El Amanecer y la muerte
Hoy se cumplen 15 años de la muerte de mamá. Cada vez la sueño menos y ya no la oigo con nitidez.
Cuando quiero ir al encuentro de su subjetividad, me deslizo por los subrayados de sus libros.
Ahí sigue vivo un diálogo posible, una delicada intimidad.
A esta altura podría decir que es un duelo que ya no arde. Como si se hubiera ido “secando”.
Tal vez así funciona la maquinaria microscópica del inconsciente.
La despedida (como su vida) tuvo belleza y también oscuridad.
Recuerdo la madrugada de la sedación.
Entraban de a uno los familiares y se iban despidiendo.
A mi hermano y a mí nos dejaban para el final.
Pero resultó que el sedante pegó rápido y cuando nos tocaba a nosotros, mamá ya estaba dormida.
Entrada la noche profunda, ya no quedaba nadie.
Mi hermano, yo y ella muriéndose en el cuarto de nuestra infancia.
—¿Recuerdas la primera vez que la vimos?
Mi hermano me miró.
—Digo, la primera vez que la vimos después del diagnóstico.
Mi hermano respondió.
—Sí.
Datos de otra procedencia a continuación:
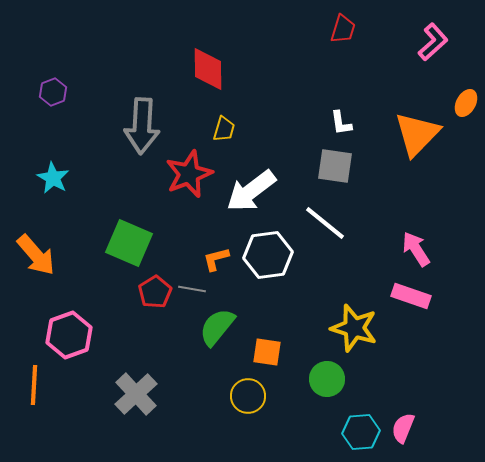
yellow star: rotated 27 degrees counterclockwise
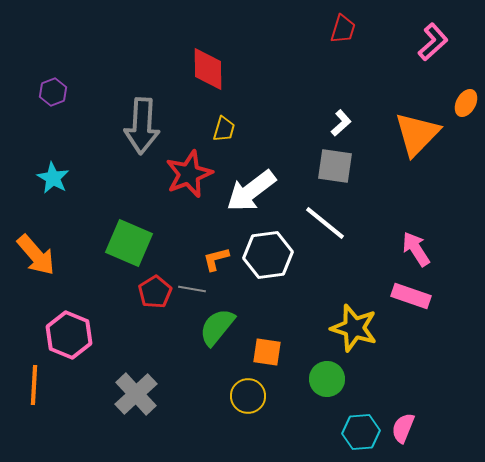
white L-shape: rotated 124 degrees counterclockwise
pink hexagon: rotated 18 degrees counterclockwise
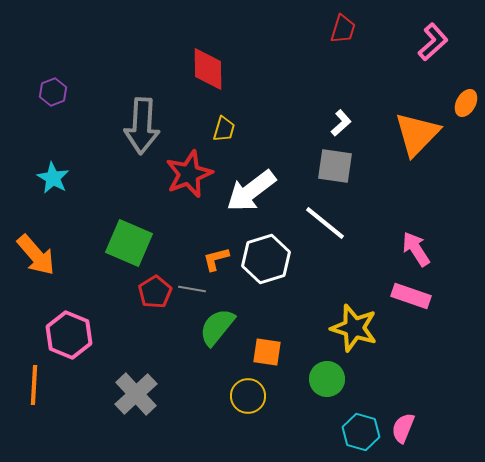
white hexagon: moved 2 px left, 4 px down; rotated 9 degrees counterclockwise
cyan hexagon: rotated 21 degrees clockwise
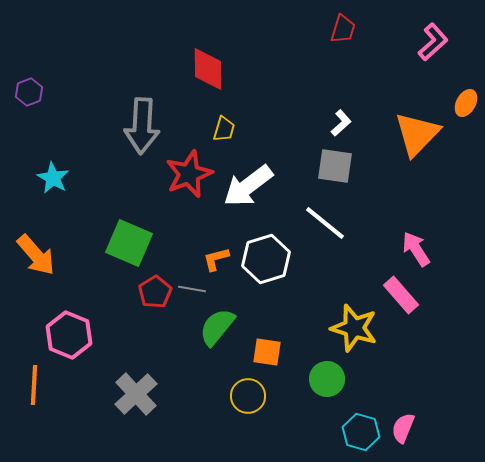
purple hexagon: moved 24 px left
white arrow: moved 3 px left, 5 px up
pink rectangle: moved 10 px left, 1 px up; rotated 30 degrees clockwise
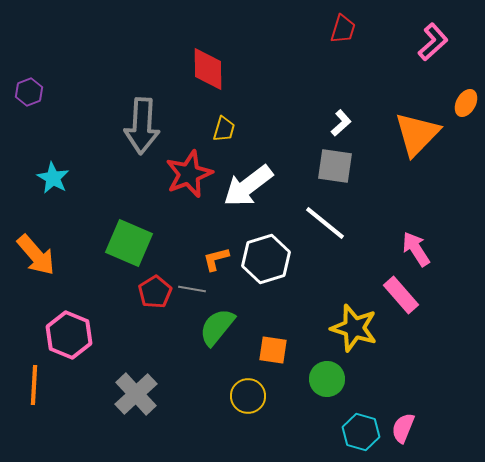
orange square: moved 6 px right, 2 px up
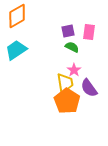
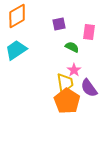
purple square: moved 9 px left, 7 px up
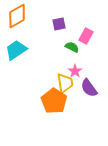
pink rectangle: moved 3 px left, 4 px down; rotated 21 degrees clockwise
pink star: moved 1 px right, 1 px down
orange pentagon: moved 13 px left
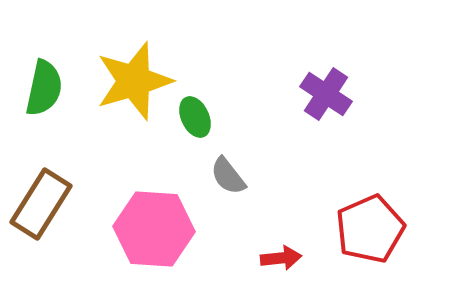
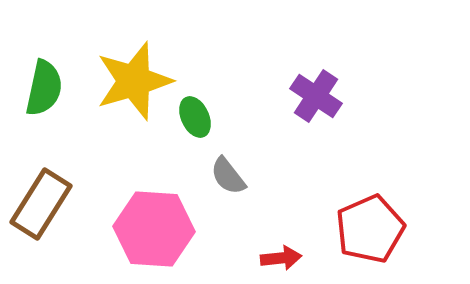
purple cross: moved 10 px left, 2 px down
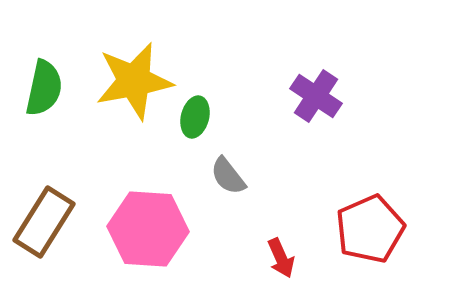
yellow star: rotated 6 degrees clockwise
green ellipse: rotated 39 degrees clockwise
brown rectangle: moved 3 px right, 18 px down
pink hexagon: moved 6 px left
red arrow: rotated 72 degrees clockwise
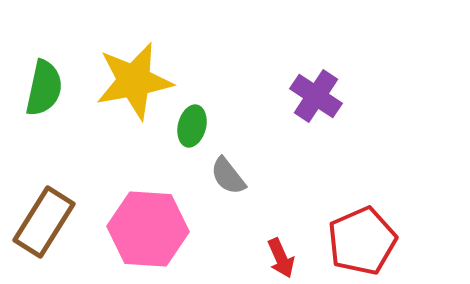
green ellipse: moved 3 px left, 9 px down
red pentagon: moved 8 px left, 12 px down
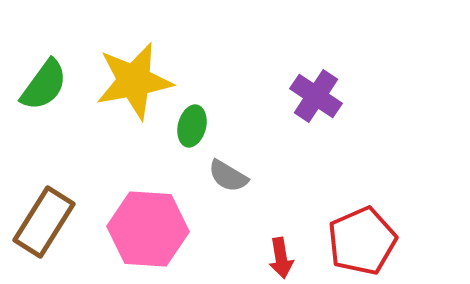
green semicircle: moved 3 px up; rotated 24 degrees clockwise
gray semicircle: rotated 21 degrees counterclockwise
red arrow: rotated 15 degrees clockwise
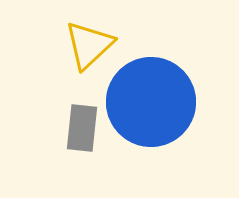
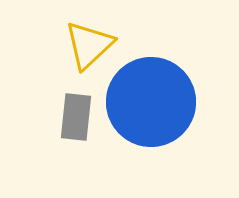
gray rectangle: moved 6 px left, 11 px up
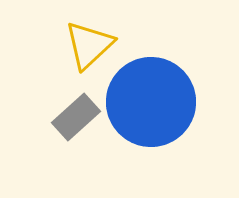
gray rectangle: rotated 42 degrees clockwise
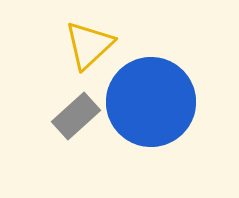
gray rectangle: moved 1 px up
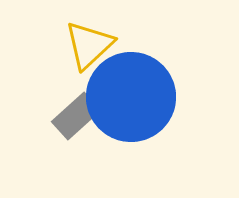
blue circle: moved 20 px left, 5 px up
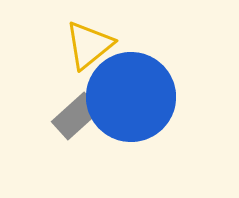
yellow triangle: rotated 4 degrees clockwise
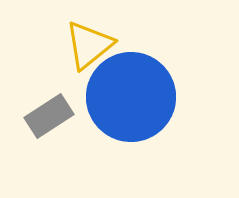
gray rectangle: moved 27 px left; rotated 9 degrees clockwise
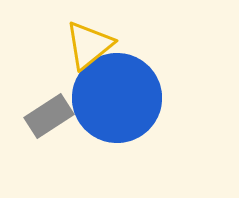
blue circle: moved 14 px left, 1 px down
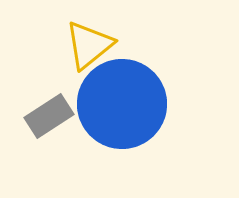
blue circle: moved 5 px right, 6 px down
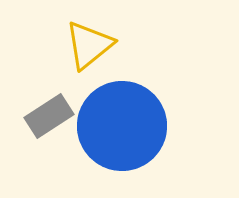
blue circle: moved 22 px down
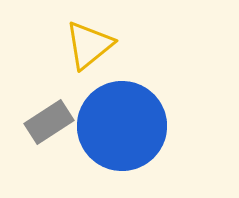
gray rectangle: moved 6 px down
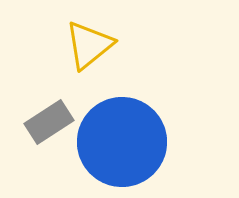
blue circle: moved 16 px down
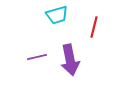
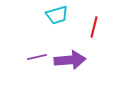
purple arrow: rotated 84 degrees counterclockwise
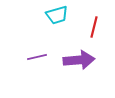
purple arrow: moved 9 px right
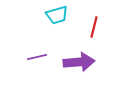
purple arrow: moved 2 px down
La muerte ya se había posado en su mirada.
Afirmé con la cabeza y seguimos en silencio la agonía.
Habíamos improvisado una cama hospitalaria y sobre la ventana resistía, estoica, una calcomanía de nuestra niñez.
Cuando las respiraciones se hicieron más espaciadas nos acercamos con mi hermano y le agarramos una mano cada uno.
No hubo acuerdo previo ni solemnidad. Se dio.
Y en ese momento, sucedió lo imborrable.
Ella, que ya estaba apagada, cerró sus manos sobre las nuestras como arropándonos el desconsuelo.
Estuvimos unos segundos así, hasta que nos soltó y nosotros también la soltamos para que se pudiera ir.
Todo silencio y una luz anaranjada que entraba suavemente en la habitación.